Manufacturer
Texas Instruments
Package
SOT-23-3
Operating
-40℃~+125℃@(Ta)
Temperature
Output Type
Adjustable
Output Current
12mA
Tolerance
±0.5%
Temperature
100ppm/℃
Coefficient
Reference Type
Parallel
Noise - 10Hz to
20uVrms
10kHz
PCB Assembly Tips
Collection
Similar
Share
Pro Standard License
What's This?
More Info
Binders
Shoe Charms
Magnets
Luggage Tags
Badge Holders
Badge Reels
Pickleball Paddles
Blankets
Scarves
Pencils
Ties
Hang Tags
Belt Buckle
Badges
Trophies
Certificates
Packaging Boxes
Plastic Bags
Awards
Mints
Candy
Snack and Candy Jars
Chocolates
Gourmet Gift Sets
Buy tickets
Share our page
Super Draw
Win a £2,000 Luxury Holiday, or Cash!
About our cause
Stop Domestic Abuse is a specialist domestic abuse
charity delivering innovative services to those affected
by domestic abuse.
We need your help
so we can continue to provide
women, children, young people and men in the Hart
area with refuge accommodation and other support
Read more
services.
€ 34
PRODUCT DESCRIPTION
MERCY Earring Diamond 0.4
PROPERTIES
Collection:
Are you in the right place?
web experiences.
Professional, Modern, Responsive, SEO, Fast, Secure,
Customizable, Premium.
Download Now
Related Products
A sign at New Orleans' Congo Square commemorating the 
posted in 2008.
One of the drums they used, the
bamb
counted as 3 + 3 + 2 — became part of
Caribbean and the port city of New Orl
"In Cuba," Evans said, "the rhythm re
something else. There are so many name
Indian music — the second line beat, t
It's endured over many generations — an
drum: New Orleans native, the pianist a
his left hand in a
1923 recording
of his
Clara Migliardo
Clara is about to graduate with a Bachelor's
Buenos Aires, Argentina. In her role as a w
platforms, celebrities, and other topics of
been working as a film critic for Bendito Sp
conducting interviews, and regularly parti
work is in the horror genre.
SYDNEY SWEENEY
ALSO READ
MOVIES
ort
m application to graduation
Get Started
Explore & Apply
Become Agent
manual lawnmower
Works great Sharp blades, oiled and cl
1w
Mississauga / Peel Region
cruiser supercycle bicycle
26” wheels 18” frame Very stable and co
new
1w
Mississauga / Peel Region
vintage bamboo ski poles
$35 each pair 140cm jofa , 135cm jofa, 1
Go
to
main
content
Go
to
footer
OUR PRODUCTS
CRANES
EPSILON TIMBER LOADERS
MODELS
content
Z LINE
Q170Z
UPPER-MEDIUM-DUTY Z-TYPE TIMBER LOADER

TASK TO CARRY OUT:
Extract every line of text from the data above and reproduce each one verbatim, in its original order.

RESPONSE TO THIS EXERCISE:
Manufacturer
Texas Instruments
Package
SOT-23-3
Operating
-40℃~+125℃@(Ta)
Temperature
Output Type
Adjustable
Output Current
12mA
Tolerance
±0.5%
Temperature
100ppm/℃
Coefficient
Reference Type
Parallel
Noise - 10Hz to
20uVrms
10kHz
PCB Assembly Tips
Collection
Similar
Share
Pro Standard License
What's This?
More Info
Binders
Shoe Charms
Magnets
Luggage Tags
Badge Holders
Badge Reels
Pickleball Paddles
Blankets
Scarves
Pencils
Ties
Hang Tags
Belt Buckle
Badges
Trophies
Certificates
Packaging Boxes
Plastic Bags
Awards
Mints
Candy
Snack and Candy Jars
Chocolates
Gourmet Gift Sets
Buy tickets
Share our page
Super Draw
Win a £2,000 Luxury Holiday, or Cash!
About our cause
Stop Domestic Abuse is a specialist domestic abuse
charity delivering innovative services to those affected
by domestic abuse.
We need your help
so we can continue to provide
women, children, young people and men in the Hart
area with refuge accommodation and other support
Read more
services.
€ 34
PRODUCT DESCRIPTION
MERCY Earring Diamond 0.4
PROPERTIES
Collection:
Are you in the right place?
web experiences.
Professional, Modern, Responsive, SEO, Fast, Secure,
Customizable, Premium.
Download Now
Related Products
A sign at New Orleans' Congo Square commemorating the 
posted in 2008.
One of the drums they used, the
bamb
counted as 3 + 3 + 2 — became part of
Caribbean and the port city of New Orl
"In Cuba," Evans said, "the rhythm re
something else. There are so many name
Indian music — the second line beat, t
It's endured over many generations — an
drum: New Orleans native, the pianist a
his left hand in a
1923 recording
of his
Clara Migliardo
Clara is about to graduate with a Bachelor's
Buenos Aires, Argentina. In her role as a w
platforms, celebrities, and other topics of
been working as a film critic for Bendito Sp
conducting interviews, and regularly parti
work is in the horror genre.
SYDNEY SWEENEY
ALSO READ
MOVIES
ort
m application to graduation
Get Started
Explore & Apply
Become Agent
manual lawnmower
Works great Sharp blades, oiled and cl
1w
Mississauga / Peel Region
cruiser supercycle bicycle
26” wheels 18” frame Very stable and co
new
1w
Mississauga / Peel Region
vintage bamboo ski poles
$35 each pair 140cm jofa , 135cm jofa, 1
Go
to
main
content
Go
to
footer
OUR PRODUCTS
CRANES
EPSILON TIMBER LOADERS
MODELS
content
Z LINE
Q170Z
UPPER-MEDIUM-DUTY Z-TYPE TIMBER LOADER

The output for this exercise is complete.